Hi All,
Thanks for your interest.
I know that elasticsearch announce that some company build cluster including hundreds of computers to do analysis works. I`m not sure what kind of analysis jobs those company is doing. But I have some requirement like this.
I have some data like this. A structured data. Very simple.
gender, age, school, name, score
male, 18, s1, kramer, 100
male, 15, s2, dav, 88
I want to run the analysis like
SELECT school, avg(score) FROM table GROUP BY school ORDER BY avg(score)
I know ES can do this. But I`m worrying its performance (Because the table may contain more than ten billions docs, also the actual data structure will be more complicated than here). So I did a test on a computer like :
CPU 8core
Memory 16G
OS centOS 7
elasticsearch 2.1
8G memory for ES heap
no swap
The way I do my test is :
First , find out how many docs one shard can process. In my computer, it is 400 000
Second, find out how many shards my computer can hold. In my computer, it is 2.
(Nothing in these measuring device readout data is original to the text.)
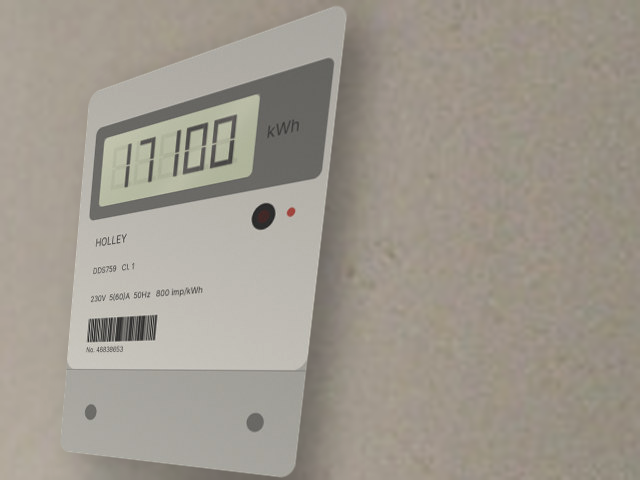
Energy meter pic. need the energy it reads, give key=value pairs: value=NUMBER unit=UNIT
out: value=17100 unit=kWh
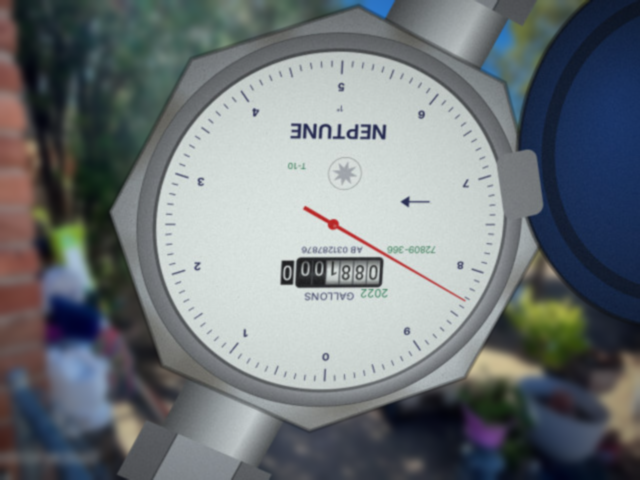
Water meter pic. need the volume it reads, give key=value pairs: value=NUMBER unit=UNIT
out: value=880998.3 unit=gal
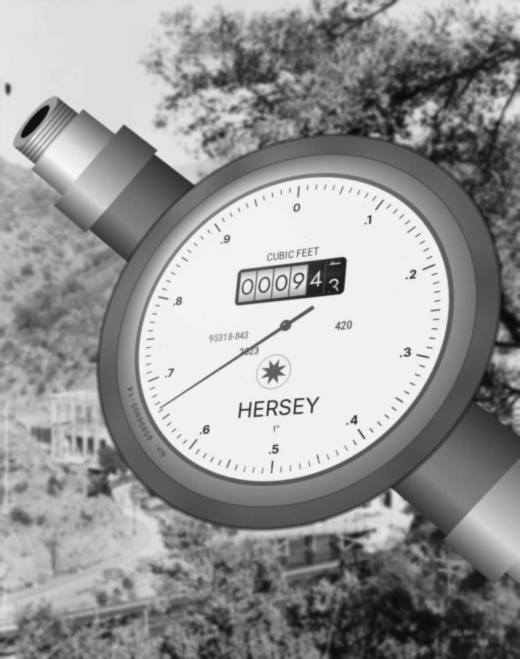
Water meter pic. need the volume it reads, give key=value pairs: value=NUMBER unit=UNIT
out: value=942.66 unit=ft³
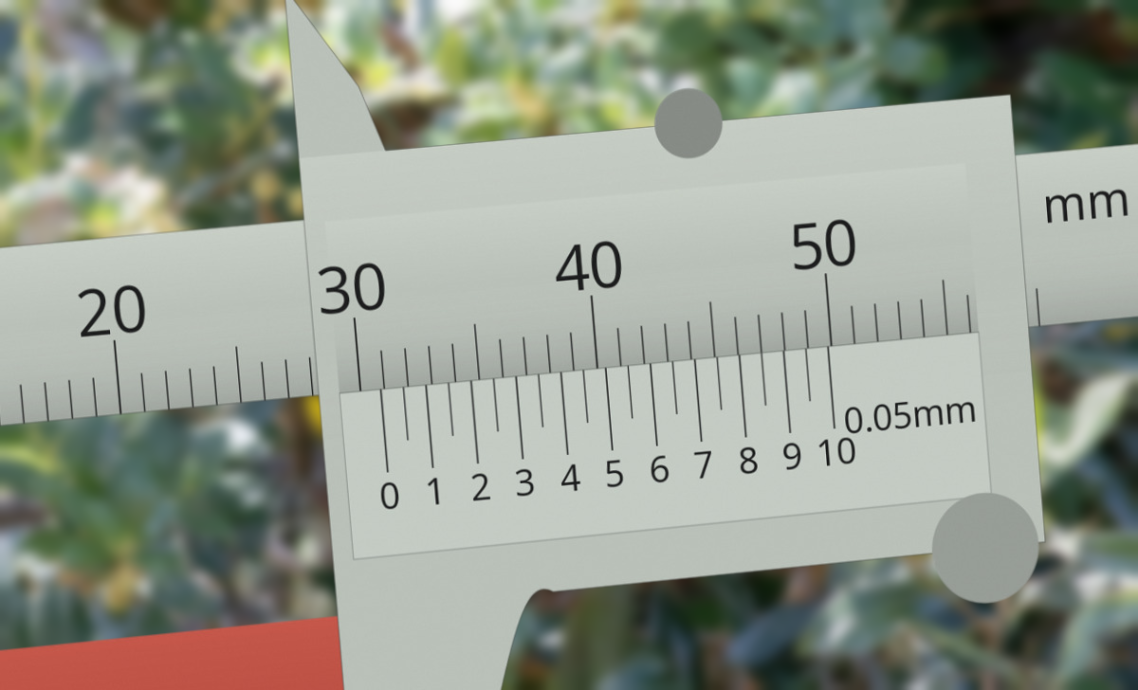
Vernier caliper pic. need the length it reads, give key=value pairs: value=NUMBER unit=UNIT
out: value=30.85 unit=mm
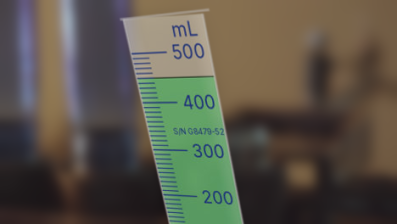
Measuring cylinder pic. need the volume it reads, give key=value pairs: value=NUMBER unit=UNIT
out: value=450 unit=mL
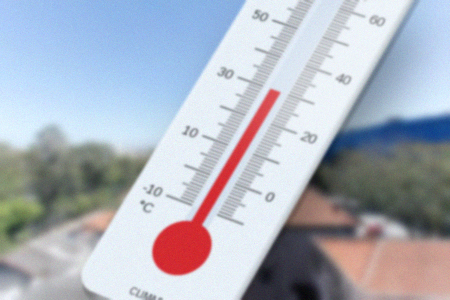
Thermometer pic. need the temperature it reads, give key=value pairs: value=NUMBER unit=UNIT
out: value=30 unit=°C
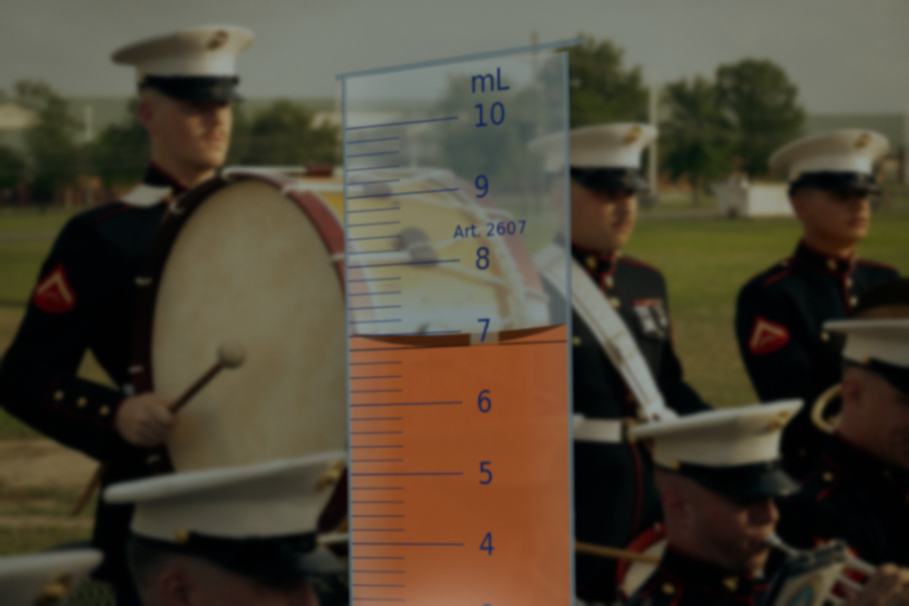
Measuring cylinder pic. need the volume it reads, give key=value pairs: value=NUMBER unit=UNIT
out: value=6.8 unit=mL
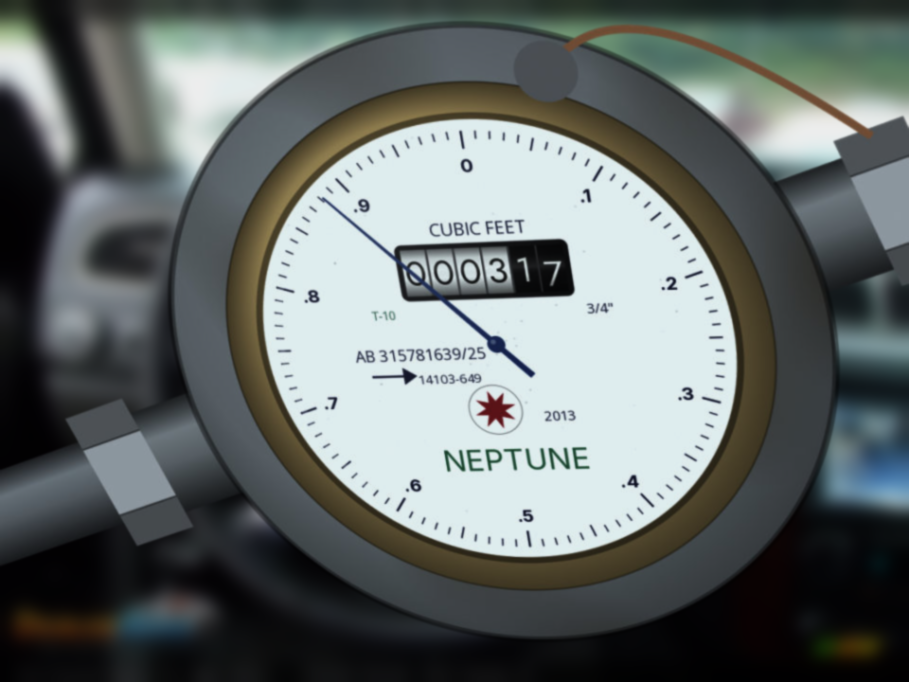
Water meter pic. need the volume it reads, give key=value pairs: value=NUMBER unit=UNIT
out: value=316.88 unit=ft³
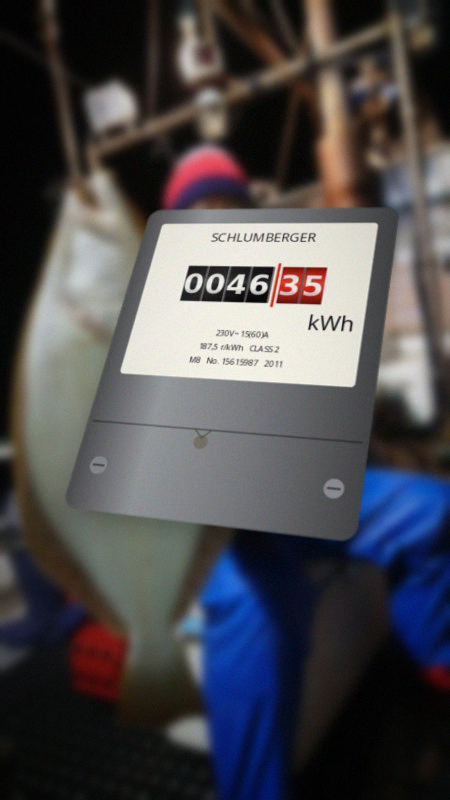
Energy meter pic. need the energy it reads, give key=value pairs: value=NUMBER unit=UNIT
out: value=46.35 unit=kWh
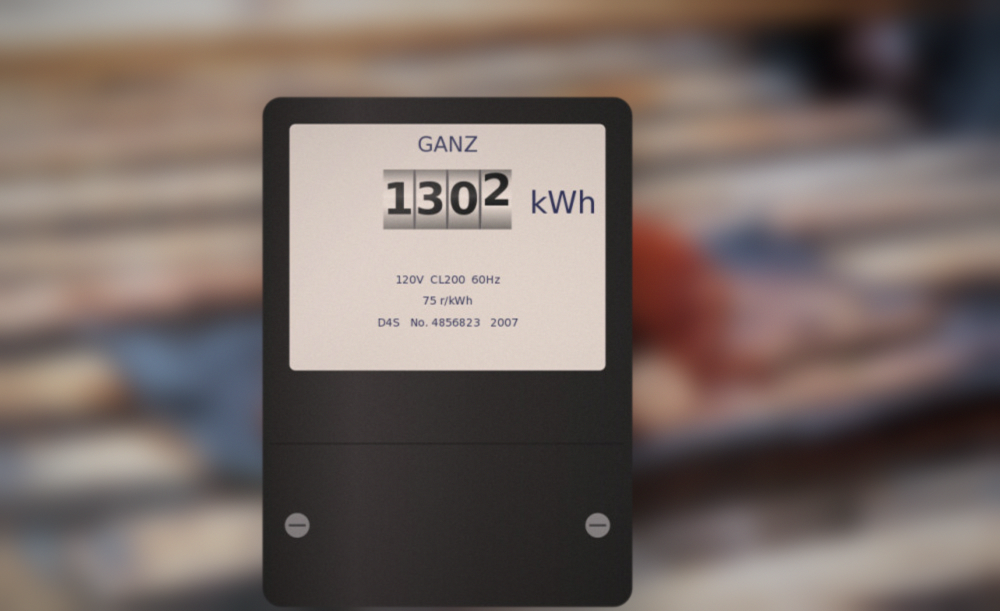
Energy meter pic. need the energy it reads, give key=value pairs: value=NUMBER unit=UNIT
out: value=1302 unit=kWh
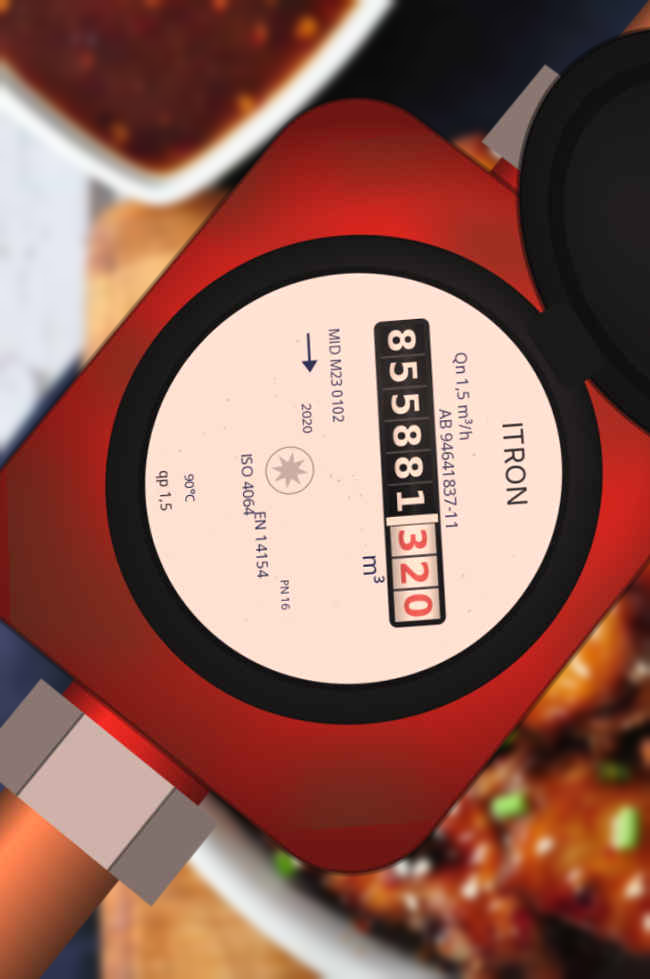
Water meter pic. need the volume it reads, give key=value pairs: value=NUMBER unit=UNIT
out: value=855881.320 unit=m³
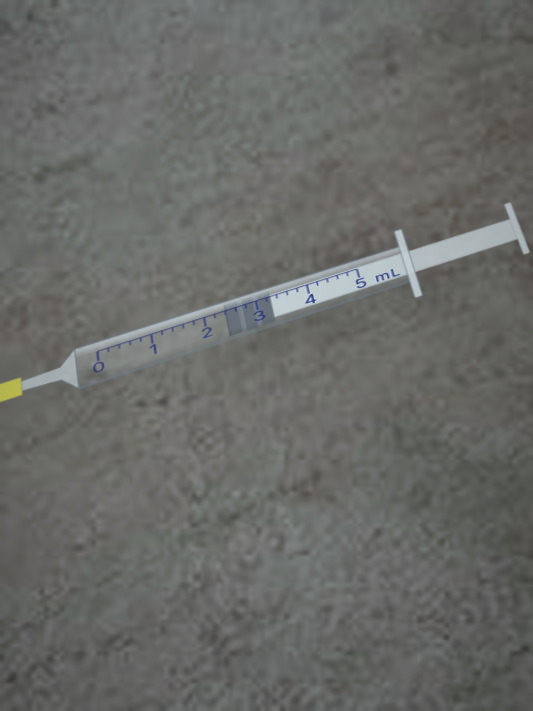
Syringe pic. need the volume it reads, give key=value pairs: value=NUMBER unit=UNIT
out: value=2.4 unit=mL
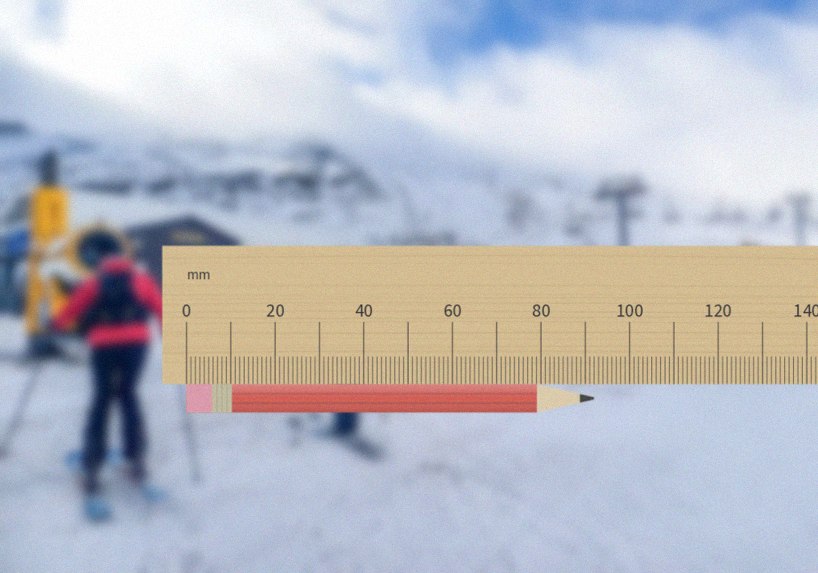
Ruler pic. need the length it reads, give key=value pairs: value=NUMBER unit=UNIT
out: value=92 unit=mm
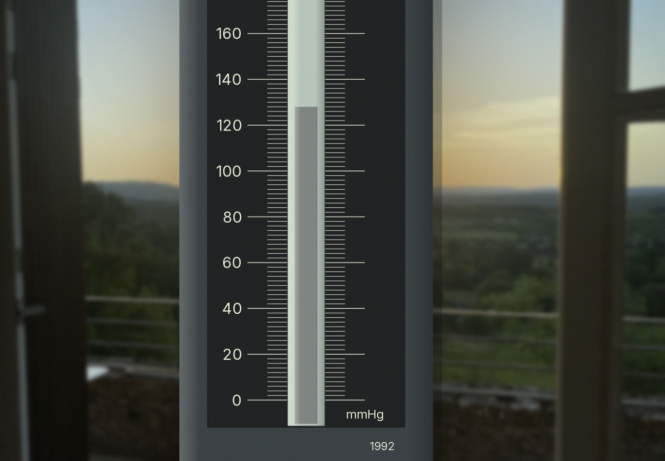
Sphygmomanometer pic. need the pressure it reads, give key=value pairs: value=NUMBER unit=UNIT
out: value=128 unit=mmHg
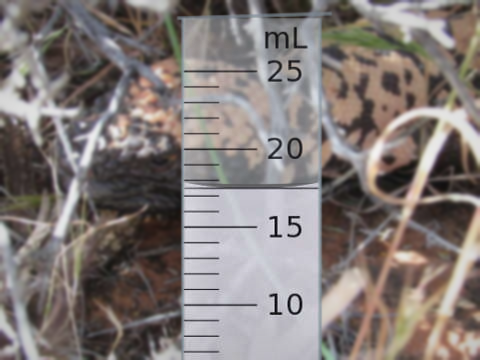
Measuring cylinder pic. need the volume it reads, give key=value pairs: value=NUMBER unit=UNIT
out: value=17.5 unit=mL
The detail of my test is here
So totally, one computer can analysis 800 000 docs. If I want to analysis 10 billion docs, I need 12500 computers. It is ridiculous...
So I am wondering does ES can really do the analysis above?
Also I noticed there is a product called Elasticsearch-Hadoop. I haven`t read the corresponding docs yet. But it looks like something used for analysis works. So am I using the wrong products?